Frankreichs Nein zu Nordstream 2: Macrons Ambitionen

Macron fordert den Stopp von Nordstream 2. Dabei geht es ihm nicht nur um das Wohl der russischen Opposition, sondern auch um seine Rolle in Europa.

Frankreichs Staatschef Emmanuel Macron mit Mund-Nasenschutz hebt die Hand

Nein zu Nord Stream 2: Frankreichs Staatschef Emmanuel Macron Foto: Gonzalo Fuentes/reuters

Dass Emmanuel Macron Vorbehalte gegen die umstrittene Ostseepipeline Nord Stream 2 hat, war lange bekannt. Von „Reserven“ war bisher diplomatisch verbrämt die Rede. Doch am Montag formulierte Europastaatssekretär Clément Beaune erstmals eine klare französische Ablehnung des Milliardenprojekts. Der Vertraute des Präsidenten zitierte dafür den „Kontext“ in Russland – also die Festnahmen Tausender Gegner des Präsidenten Wladimir Putin nach der Inhaftierung von Kreml-Kritiker Alexei Nawalny. Das französische Nein zu Nord Stream 2 ist völlig nachvollziehbar. Wer allerdings glaubt, dass es Staatschef Emmanuel Macron dabei ausschließlich um die russische Opposition geht, der irrt.

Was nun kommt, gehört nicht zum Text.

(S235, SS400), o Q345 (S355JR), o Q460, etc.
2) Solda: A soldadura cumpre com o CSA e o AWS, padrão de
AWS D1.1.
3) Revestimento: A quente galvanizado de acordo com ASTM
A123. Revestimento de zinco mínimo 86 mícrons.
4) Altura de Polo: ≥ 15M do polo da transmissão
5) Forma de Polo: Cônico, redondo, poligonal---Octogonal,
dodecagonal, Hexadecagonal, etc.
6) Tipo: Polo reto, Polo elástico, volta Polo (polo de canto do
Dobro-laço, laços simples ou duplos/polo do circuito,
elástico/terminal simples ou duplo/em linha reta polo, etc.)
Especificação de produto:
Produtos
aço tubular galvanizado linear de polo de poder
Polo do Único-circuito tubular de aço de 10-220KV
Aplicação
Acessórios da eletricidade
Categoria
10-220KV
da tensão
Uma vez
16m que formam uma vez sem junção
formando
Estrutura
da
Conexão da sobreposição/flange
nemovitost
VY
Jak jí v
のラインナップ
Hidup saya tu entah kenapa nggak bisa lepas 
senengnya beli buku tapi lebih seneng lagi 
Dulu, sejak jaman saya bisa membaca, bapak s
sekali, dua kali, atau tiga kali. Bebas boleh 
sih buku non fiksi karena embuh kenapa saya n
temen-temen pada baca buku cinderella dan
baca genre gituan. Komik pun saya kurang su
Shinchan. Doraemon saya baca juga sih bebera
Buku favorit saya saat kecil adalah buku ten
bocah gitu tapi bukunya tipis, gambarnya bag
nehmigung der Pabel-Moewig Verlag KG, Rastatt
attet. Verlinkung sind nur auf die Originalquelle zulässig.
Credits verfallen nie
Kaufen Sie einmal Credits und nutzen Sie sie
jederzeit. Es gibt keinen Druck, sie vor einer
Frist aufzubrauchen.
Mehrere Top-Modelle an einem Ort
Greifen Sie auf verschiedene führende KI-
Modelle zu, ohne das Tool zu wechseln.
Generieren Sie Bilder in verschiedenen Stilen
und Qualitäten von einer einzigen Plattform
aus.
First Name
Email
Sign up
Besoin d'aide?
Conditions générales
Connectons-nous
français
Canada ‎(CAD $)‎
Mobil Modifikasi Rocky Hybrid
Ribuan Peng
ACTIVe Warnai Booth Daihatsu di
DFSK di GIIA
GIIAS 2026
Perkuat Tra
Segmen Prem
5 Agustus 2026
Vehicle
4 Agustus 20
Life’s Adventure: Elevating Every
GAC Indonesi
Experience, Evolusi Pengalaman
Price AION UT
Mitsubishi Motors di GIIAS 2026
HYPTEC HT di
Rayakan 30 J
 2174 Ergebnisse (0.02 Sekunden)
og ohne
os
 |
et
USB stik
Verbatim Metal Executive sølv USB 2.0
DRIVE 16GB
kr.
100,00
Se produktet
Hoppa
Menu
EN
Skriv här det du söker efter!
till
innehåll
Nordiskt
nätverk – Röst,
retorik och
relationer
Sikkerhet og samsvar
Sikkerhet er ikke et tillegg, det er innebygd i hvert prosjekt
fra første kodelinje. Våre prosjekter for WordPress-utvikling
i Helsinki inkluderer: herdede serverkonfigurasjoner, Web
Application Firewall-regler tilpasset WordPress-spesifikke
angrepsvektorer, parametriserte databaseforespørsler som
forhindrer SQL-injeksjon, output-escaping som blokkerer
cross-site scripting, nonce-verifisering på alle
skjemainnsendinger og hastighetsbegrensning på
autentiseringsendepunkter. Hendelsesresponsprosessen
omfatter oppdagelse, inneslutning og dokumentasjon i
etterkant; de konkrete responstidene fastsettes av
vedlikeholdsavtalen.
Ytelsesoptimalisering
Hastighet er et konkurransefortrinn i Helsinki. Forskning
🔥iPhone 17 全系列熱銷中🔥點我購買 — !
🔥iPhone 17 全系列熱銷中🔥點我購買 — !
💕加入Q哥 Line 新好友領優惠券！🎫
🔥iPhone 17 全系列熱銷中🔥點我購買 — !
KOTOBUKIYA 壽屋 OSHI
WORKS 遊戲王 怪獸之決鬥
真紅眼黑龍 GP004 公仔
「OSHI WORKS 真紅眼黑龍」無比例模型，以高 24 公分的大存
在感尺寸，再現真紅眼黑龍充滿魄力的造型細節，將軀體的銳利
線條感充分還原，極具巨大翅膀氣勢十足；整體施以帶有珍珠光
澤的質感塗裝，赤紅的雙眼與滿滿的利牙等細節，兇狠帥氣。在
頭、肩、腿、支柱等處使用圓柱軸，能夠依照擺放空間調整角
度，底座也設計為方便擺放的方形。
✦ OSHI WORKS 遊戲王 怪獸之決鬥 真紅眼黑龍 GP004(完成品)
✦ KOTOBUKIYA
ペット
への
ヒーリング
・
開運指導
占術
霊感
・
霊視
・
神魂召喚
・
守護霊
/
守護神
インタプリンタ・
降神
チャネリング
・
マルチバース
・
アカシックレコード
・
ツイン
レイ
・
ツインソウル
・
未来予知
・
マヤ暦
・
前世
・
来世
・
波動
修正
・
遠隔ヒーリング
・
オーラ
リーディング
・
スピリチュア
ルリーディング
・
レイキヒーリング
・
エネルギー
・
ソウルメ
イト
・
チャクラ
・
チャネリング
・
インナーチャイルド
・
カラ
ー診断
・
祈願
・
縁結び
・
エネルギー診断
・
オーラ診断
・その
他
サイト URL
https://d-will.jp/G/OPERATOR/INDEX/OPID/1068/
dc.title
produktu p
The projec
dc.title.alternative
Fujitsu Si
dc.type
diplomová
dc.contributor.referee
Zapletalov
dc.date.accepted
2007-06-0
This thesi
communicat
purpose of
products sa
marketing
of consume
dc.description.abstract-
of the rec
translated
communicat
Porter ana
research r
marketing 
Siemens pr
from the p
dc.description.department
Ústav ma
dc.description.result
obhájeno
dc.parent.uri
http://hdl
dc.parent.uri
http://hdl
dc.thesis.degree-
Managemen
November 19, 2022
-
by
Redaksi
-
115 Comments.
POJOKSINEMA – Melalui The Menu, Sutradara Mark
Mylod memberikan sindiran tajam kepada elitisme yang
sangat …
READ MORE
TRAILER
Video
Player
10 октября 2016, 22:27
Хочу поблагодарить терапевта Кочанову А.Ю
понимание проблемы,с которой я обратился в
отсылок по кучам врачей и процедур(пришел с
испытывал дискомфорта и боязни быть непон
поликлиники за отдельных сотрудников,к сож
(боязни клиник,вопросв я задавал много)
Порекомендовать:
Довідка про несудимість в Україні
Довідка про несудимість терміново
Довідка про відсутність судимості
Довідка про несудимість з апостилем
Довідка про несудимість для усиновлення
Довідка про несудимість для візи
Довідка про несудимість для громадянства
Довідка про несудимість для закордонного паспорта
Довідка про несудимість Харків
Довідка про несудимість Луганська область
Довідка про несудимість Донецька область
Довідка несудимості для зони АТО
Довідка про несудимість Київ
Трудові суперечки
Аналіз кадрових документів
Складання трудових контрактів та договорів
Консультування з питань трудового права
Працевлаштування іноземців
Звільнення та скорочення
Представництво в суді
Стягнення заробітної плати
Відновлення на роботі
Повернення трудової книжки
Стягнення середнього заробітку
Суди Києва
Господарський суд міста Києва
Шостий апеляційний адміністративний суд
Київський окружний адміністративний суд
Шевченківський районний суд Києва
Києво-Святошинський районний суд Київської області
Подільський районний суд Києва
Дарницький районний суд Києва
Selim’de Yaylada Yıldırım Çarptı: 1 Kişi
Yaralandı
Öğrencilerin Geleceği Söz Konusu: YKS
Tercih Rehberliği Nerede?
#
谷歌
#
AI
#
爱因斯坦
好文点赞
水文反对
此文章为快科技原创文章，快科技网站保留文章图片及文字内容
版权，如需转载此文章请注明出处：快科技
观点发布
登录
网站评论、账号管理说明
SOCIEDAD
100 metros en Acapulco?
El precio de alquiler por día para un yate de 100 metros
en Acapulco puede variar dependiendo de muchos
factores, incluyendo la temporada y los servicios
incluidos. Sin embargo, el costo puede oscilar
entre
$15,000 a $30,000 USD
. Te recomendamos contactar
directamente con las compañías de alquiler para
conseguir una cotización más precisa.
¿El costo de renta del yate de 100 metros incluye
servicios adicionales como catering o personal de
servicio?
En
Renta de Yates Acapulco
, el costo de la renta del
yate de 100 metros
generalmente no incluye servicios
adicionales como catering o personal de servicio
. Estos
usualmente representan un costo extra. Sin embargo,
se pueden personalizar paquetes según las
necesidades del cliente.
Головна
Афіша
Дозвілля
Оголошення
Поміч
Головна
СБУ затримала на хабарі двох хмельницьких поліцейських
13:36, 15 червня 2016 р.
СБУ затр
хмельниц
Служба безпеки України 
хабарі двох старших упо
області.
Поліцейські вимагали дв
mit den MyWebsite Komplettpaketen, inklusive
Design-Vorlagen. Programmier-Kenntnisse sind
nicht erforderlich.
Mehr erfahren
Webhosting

Macrons Russlandpolitik gleicht einem Zickzackkurs, der zwischen Annäherung und Kritik hin und her schwankt. Vor anderthalb Jahren etwa empfing der Präsident seinen russischen Kollegen mit großer Geste in seiner südfranzösischen Ferienresidenz. Dass vor allem die Osteuropäer seine im Alleingang gestartete Charme­initiative skeptisch sahen, war Macron damals egal. Er schwärmte lieber von einem Europa, das von Lissabon bis Wladiwostok reicht. „Wir müssen mit Russland arbeiten“, warb er noch nach Nawalnys Vergiftung im September bei einem Besuch in Litauen.

Vor der Kulisse des Mittelmeers diente Putin Macron auch für die eigene Inszenierung – als großer Außenpolitiker, wenige Tage vor dem G7-Gipfel im südfranzösischen Biarritz. Nun will sich der französische Präsident wieder in Szene setzen. Diesmal als Anführer eines Europa, das sich gegen Russland positioniert. Die Osteuropäer – vor anderthalb Jahren noch ignoriert – kann Macron dabei bereits als Verbündete verbuchen. Dass er den Partner Deutschland, der mit seinem blinden Festhalten an der Pipeline zunehmend isoliert ist, vor den Kopf stößt, nimmt er in Kauf.

Nach dem Brexit ist der Moment gekommen, die Machtverhältnisse in der EU neu festzulegen. Macron hat sich mit seinem Nein zu Nord Stream 2 klar positioniert – als Anwärter auf die ­Führungsposition.